**Extrait du texte:**
- - -
Nous avons constaté sur les titres de la basilique l'existence d'un autre reliquaire contenant un morceau de la robe brochée d'or, et une partie des linges imbibés du sang de la vierge. Ce reliquaire ne se retrouve plus dans le trésor. Peut-être a-t-il disparu dans les spoliations dont nous parlerons plus loin ; peut-être en a-t-on disposé, à une époque plus ou moins éloignée. Ces précieux souvenirs de Cécile étaient renfermés dans un tube de cristal ; il ne reste aujourd'hui que quelques débris des linges sacrés dont nous parlons. Une partie est en toile fine, et le reste est un tissu clair, en manière de crêpe blanc. Des dons, faits à des particuliers, ont presque épuisé cet intéressant dépôt, qui n'était plus garanti contre une pieuse avidité par le reliquaire qui l'avait longtemps préservé.
- - -
**Extraits des données:**

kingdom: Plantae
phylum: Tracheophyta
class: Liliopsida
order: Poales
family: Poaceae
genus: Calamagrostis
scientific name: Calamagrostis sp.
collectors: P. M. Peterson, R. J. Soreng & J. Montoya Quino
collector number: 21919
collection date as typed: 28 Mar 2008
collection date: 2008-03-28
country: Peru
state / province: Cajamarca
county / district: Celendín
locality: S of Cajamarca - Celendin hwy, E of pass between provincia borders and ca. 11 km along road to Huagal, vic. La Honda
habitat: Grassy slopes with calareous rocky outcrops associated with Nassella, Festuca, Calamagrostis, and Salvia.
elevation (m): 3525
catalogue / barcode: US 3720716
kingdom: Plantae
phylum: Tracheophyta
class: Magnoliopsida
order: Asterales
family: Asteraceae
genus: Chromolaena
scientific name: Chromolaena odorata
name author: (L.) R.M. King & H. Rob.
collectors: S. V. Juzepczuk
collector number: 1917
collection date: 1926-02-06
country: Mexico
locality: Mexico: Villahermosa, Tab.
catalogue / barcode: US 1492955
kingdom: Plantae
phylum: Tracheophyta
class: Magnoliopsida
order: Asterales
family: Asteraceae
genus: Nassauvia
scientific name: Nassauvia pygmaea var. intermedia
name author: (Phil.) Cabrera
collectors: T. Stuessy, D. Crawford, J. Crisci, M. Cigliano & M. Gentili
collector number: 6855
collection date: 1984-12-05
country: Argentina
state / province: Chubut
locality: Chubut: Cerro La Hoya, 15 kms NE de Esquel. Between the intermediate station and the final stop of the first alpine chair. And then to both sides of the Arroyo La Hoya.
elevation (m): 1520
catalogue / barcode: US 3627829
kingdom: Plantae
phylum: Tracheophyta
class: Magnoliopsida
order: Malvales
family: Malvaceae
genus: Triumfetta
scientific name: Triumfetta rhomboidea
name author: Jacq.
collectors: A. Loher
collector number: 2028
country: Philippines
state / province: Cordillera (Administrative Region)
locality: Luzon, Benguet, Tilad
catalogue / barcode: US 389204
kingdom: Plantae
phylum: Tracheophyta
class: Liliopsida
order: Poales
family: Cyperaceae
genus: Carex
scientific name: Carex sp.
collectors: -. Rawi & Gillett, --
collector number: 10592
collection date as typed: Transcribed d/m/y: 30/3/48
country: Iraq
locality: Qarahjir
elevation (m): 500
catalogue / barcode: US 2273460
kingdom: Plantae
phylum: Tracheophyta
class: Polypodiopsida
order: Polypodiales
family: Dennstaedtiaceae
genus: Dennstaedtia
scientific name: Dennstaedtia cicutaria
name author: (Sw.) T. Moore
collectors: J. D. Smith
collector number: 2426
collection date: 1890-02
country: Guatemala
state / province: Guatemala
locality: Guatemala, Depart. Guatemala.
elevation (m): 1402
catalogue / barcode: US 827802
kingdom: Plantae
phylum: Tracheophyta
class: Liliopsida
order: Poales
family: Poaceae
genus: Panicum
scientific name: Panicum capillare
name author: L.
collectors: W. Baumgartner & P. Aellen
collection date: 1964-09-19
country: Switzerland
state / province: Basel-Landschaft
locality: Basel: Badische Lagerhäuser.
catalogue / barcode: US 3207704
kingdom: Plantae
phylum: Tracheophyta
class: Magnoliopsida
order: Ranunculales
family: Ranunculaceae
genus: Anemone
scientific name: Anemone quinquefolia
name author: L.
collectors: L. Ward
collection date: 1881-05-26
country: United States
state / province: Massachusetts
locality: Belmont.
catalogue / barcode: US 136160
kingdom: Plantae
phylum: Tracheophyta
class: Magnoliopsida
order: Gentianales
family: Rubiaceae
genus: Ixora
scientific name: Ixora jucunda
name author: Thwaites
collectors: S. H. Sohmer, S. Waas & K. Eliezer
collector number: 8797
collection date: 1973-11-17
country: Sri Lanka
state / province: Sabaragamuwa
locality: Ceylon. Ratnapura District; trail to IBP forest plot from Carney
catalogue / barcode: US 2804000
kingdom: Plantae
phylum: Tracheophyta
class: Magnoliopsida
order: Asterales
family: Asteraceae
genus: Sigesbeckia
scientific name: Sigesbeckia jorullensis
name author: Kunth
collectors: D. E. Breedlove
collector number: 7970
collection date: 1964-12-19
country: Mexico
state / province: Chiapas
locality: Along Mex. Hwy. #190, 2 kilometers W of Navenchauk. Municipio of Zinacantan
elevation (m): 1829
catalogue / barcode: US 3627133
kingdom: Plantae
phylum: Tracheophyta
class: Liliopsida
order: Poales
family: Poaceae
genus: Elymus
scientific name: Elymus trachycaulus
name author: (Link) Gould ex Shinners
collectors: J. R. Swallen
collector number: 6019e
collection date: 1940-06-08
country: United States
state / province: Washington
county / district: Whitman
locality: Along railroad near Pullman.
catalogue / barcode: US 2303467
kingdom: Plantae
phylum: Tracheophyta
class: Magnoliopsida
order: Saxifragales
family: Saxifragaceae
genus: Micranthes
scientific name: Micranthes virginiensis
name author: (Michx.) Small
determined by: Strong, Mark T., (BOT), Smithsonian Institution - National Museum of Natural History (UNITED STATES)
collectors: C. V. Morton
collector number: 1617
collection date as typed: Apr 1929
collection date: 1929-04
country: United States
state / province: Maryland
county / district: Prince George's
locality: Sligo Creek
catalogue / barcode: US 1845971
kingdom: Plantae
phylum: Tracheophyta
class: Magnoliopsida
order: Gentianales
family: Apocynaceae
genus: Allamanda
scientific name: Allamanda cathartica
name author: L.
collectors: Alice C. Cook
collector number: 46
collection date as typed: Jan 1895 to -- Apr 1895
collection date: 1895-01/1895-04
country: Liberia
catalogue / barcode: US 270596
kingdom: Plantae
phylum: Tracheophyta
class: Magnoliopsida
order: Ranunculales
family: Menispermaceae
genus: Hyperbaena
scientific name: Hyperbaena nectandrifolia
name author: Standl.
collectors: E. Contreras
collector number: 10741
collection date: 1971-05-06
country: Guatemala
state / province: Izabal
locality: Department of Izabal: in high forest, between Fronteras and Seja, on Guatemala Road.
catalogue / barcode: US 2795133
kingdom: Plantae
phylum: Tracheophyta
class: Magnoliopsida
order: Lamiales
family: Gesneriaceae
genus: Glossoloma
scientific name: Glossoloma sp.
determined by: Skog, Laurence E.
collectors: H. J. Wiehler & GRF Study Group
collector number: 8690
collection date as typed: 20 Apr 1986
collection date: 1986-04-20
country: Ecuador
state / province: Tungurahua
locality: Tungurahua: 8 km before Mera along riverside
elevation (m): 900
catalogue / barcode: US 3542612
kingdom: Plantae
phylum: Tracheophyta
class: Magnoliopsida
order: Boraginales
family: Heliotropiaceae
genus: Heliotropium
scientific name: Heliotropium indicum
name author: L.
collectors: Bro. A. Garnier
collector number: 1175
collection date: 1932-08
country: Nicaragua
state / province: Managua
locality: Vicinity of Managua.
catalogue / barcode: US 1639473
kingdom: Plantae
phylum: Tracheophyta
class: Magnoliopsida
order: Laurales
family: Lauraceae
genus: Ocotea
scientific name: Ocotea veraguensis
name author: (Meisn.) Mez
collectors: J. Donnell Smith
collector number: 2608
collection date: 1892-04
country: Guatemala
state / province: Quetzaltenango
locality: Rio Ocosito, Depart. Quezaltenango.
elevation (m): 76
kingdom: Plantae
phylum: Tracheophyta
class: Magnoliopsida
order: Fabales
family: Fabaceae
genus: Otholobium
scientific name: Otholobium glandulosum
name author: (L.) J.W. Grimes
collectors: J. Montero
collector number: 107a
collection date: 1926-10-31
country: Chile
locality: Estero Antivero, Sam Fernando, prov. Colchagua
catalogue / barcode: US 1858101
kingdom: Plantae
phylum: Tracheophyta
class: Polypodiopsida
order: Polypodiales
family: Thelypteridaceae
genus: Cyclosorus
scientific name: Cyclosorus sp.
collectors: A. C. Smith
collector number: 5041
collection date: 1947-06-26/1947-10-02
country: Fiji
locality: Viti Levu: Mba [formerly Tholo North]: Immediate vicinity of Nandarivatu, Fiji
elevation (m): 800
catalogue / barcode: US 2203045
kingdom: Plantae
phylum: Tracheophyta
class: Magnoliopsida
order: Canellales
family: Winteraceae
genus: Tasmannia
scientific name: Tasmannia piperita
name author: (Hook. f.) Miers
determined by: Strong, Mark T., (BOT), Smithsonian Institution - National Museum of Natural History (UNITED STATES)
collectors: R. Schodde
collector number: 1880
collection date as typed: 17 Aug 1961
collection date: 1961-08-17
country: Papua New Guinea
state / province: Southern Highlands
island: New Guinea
- - -
**Exercice écrit 1:** Selon l'extrait sur les reliques de Cécile, dans quoi ces précieux souvenirs étaient-ils renfermés ?
**Exercice écrit 2:** Rédigez la suite de l'extrait sur les reliques de Cécile, à partir de sa dernière phrase.

**Résultat attendu 1:** Dans un tube de cristal.

**Résultat attendu 2:**
Une autre châsse de bronze doré et ciselé en arabesques, montée sur un pied et ayant la forme d'une coupe très évasée, munie d'un couvercle scellé et pareillement ciselé, est désignée par une inscription gravée, sur la coupe même, comme contenant, avec un os de saint Blaise, le voile de sainte Cécile. C'est sans doute ce voile dont Maderno a entouré la tête de la sainte, sur la statue de la Confession, et qui aura été trouvé dans l'arche de cyprès autour de la tête de Cécile. Il y a d'autant moins lieu d'en douter, que le beau reliquaire qui contient ce voile est du nombre de ceux que Sfondrate offrit à la basilique.
Sfondrate fit faire trois châsses d'argent pour les chefs des trois saints martyrs, Valérien, Tiburce et Maxime : nous dirons plus loin ce que sont devenues ces châsses. Présentement, ces pieuses reliques sont contenues chacune dans un simple cylindre en cuivre, fermé d'un cristal que retient un cercle en argent. Le crâne de saint Tiburce est ferme et intact ; celui de saint Valérien est plus tendre et un peu fracturé ; quant à celui de saint Maxime, il est toujours remarquable par ses cheveux bruns et collés de sang.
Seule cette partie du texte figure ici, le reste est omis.